# Need ideas to make waterer.



## Vova (Mar 27, 2012)

I need to make a waterer for my new loft, one that the birds cant poop in. not automatic. just a basic trough like waterer


----------



## Crazy Pete (Nov 13, 2008)

http://www.skylakesions.com/New Loft/new_page_2.htm

This is a link to Sky Lake Sions loft " I would love to have " you will have to scroll down a bit till you get to the out side waterer, it's just plastic rain gutter but you could make a way to put it in your loft on the inside and cover it.
Dave


----------



## NZ Pigeon (Nov 12, 2011)

Just get a 10 litre bucket with a lid and cut a round hole that is around 7-8cm in diameter on the side of the bucket around 5-8cm from the bottom.

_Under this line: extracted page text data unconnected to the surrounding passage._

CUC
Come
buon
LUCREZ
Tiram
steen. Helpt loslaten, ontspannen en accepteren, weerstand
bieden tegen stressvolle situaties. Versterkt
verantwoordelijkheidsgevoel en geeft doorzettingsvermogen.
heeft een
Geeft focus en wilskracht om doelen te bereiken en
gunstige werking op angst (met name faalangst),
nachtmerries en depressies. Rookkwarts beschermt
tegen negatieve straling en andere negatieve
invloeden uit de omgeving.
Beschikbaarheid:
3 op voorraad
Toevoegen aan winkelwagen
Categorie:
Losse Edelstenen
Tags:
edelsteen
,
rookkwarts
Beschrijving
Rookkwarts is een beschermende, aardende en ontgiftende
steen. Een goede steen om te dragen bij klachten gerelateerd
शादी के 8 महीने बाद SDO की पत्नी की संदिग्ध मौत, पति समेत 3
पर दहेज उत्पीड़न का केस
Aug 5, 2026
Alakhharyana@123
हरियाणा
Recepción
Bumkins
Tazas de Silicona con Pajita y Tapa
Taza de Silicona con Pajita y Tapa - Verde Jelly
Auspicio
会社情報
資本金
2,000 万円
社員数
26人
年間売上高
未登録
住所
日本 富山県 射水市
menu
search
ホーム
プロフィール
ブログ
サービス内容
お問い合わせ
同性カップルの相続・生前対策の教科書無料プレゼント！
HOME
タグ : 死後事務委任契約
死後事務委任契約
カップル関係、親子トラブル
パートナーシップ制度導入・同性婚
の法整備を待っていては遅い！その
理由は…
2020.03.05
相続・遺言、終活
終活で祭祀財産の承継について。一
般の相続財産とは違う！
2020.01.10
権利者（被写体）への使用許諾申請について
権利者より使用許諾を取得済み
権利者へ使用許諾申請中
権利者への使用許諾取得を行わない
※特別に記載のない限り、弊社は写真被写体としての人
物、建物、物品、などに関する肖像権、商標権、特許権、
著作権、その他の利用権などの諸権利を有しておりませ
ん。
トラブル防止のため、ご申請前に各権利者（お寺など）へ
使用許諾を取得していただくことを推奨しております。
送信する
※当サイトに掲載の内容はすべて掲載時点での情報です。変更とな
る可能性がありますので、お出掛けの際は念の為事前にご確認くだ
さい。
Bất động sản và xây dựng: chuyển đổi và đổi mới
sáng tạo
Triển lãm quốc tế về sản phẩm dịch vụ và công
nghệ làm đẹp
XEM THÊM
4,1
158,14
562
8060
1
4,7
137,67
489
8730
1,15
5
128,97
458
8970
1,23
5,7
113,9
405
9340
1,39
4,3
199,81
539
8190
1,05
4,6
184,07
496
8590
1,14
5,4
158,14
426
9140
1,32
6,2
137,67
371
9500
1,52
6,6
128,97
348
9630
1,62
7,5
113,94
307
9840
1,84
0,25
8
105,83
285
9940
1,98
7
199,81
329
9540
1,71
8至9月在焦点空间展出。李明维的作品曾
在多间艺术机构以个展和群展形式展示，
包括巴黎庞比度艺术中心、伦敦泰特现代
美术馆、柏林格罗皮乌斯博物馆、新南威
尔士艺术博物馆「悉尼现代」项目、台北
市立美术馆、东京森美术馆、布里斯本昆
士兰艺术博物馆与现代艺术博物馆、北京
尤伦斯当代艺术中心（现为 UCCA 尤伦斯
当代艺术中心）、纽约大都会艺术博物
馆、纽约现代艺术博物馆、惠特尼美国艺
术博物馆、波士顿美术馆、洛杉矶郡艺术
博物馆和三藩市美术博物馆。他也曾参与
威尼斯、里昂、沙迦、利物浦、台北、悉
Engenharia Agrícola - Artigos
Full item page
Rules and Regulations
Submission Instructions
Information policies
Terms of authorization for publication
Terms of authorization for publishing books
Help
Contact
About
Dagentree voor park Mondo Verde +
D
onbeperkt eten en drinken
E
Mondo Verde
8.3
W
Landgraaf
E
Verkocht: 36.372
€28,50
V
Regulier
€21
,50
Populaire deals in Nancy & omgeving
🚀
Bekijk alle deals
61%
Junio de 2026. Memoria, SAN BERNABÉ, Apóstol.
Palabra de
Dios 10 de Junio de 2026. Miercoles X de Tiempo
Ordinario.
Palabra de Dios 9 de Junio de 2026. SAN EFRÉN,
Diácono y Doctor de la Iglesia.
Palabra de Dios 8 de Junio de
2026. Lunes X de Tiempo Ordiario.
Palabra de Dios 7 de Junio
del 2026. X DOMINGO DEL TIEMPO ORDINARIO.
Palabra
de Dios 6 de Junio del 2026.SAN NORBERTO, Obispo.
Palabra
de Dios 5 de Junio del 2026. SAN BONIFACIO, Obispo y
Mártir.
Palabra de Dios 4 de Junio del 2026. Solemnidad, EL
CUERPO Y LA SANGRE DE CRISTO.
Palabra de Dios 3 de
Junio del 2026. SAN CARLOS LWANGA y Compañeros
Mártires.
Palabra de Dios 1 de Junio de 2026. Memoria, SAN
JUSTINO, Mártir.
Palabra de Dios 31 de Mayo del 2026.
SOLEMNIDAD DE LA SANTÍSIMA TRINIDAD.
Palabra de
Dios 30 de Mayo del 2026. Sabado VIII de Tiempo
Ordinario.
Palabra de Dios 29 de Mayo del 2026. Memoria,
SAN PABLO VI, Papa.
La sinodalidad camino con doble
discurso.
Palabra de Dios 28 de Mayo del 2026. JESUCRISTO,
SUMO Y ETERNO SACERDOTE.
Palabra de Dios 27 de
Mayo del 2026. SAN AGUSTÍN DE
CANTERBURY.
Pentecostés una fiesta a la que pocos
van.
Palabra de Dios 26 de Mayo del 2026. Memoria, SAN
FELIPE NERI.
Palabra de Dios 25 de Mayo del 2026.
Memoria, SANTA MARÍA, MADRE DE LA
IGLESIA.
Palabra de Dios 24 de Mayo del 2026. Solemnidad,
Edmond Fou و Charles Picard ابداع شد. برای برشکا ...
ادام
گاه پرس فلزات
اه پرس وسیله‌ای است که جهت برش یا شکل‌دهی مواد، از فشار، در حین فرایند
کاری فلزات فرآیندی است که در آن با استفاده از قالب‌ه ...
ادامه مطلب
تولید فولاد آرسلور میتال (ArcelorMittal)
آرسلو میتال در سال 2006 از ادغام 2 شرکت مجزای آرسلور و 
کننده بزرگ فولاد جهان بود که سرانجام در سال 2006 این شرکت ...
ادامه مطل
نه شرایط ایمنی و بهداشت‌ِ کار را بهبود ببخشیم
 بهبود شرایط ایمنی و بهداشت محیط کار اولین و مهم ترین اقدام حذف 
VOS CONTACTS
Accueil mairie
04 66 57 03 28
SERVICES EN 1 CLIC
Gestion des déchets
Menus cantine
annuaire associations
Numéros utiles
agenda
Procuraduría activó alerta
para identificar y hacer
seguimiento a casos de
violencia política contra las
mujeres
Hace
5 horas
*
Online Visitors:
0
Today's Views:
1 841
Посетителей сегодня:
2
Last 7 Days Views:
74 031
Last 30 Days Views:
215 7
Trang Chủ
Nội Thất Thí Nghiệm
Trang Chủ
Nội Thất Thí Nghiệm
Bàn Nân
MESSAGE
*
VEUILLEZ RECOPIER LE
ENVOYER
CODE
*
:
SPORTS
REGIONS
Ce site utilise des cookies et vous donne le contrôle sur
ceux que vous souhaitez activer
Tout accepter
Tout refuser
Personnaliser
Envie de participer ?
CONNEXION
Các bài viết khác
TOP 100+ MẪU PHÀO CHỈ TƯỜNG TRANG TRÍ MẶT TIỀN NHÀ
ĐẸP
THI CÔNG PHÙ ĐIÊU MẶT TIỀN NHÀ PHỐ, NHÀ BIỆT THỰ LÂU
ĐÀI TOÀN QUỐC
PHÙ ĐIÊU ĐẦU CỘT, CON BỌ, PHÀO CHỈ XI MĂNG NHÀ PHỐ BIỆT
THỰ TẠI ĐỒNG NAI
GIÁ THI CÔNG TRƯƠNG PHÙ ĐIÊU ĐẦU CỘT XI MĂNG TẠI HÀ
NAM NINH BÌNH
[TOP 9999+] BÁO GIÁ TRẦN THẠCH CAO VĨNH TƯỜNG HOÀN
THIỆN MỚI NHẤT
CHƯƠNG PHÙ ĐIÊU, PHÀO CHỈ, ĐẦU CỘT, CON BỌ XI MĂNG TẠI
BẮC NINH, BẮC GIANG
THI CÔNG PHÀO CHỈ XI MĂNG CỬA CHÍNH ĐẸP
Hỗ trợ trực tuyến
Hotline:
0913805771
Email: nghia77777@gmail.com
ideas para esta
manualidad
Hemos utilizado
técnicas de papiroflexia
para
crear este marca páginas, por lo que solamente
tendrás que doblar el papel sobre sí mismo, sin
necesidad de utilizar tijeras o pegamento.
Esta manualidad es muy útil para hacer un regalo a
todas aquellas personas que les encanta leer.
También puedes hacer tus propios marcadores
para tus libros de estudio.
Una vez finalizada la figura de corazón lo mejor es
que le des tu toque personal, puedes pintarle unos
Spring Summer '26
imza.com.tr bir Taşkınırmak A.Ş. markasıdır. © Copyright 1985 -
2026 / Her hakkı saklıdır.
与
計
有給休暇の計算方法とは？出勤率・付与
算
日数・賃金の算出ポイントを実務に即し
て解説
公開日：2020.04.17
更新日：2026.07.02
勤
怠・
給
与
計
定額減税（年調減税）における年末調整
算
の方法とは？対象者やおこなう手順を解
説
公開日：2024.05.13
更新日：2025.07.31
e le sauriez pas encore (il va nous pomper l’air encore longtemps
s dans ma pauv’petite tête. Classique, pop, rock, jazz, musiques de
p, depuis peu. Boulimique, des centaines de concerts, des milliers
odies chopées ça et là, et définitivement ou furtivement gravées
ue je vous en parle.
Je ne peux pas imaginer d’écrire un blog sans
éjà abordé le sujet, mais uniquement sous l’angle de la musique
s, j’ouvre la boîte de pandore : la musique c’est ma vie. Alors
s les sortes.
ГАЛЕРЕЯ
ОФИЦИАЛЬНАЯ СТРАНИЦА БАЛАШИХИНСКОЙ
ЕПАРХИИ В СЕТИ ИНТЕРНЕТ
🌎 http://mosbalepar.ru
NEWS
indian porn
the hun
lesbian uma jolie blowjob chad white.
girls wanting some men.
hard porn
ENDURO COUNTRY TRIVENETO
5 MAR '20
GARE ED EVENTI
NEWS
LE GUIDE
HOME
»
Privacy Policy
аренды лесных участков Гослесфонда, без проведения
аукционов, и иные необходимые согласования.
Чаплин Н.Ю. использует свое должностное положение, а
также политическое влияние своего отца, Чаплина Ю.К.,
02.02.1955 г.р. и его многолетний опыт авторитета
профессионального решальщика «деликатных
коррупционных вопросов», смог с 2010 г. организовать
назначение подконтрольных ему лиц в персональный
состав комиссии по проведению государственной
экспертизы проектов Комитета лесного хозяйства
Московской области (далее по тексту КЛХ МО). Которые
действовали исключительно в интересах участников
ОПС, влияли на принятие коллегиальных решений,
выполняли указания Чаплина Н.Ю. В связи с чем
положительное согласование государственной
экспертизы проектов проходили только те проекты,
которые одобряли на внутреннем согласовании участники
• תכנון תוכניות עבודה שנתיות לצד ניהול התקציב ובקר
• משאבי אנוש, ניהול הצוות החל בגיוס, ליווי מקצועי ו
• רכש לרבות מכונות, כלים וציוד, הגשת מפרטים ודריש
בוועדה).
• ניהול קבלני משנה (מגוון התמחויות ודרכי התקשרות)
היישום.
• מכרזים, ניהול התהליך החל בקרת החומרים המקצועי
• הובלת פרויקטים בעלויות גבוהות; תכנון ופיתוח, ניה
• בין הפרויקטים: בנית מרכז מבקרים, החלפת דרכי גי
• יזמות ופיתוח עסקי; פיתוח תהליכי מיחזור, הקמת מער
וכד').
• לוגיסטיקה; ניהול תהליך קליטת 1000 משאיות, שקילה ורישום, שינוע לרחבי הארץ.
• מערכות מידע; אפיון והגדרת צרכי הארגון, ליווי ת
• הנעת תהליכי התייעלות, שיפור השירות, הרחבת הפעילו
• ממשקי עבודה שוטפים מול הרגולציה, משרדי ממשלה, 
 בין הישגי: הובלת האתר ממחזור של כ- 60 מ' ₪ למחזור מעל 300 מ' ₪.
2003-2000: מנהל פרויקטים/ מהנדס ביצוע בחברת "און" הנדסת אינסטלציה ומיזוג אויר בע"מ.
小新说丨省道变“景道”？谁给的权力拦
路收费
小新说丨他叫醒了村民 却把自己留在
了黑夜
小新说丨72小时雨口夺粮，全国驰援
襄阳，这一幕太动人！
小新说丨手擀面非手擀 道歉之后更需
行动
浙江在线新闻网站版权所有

Make sure the edges are smoothed off, They work perfect and because they are round you can carry them by a handle without water spilling out.


----------



## TylerBro (Mar 14, 2011)

i use milk jugs with holes in them then change them weekly or when ever i drink all the milk ... two kids help ha ha


----------



## Skyeking (Jan 17, 2003)

*I use empty water bottles, cut a hole just big enough for them to get their head in and out comfortably. That keeps the dirt out and keeps them from trying to bathe in it.*


----------



## Vova (Mar 27, 2012)

Thanks everyone


----------



## mikeyg (Jul 11, 2012)

Crazy Pete said:


> http://www.skylakesions.com/New Loft/new_page_2.htm
> 
> This is a link to Sky Lake Sions loft " I would love to have " you will have to scroll down a bit till you get to the out side waterer, it's just plastic rain gutter but you could make a way to put it in your loft on the inside and cover it.
> Dave


Must be nice to have lots of MONEY!!!!! That loft is freaking crazy!!! I could so own that...


----------



## arrowslinger (Mar 12, 2013)

Two 2 liter or two 1 liter soda bottles










Cut one in half right in center then cut a small pigeon head hole just above the labels bottom white band in picture. Fill the other with water, turn upside down and place in half bottle.

WA LA

Inverted waterer they cant poo in


----------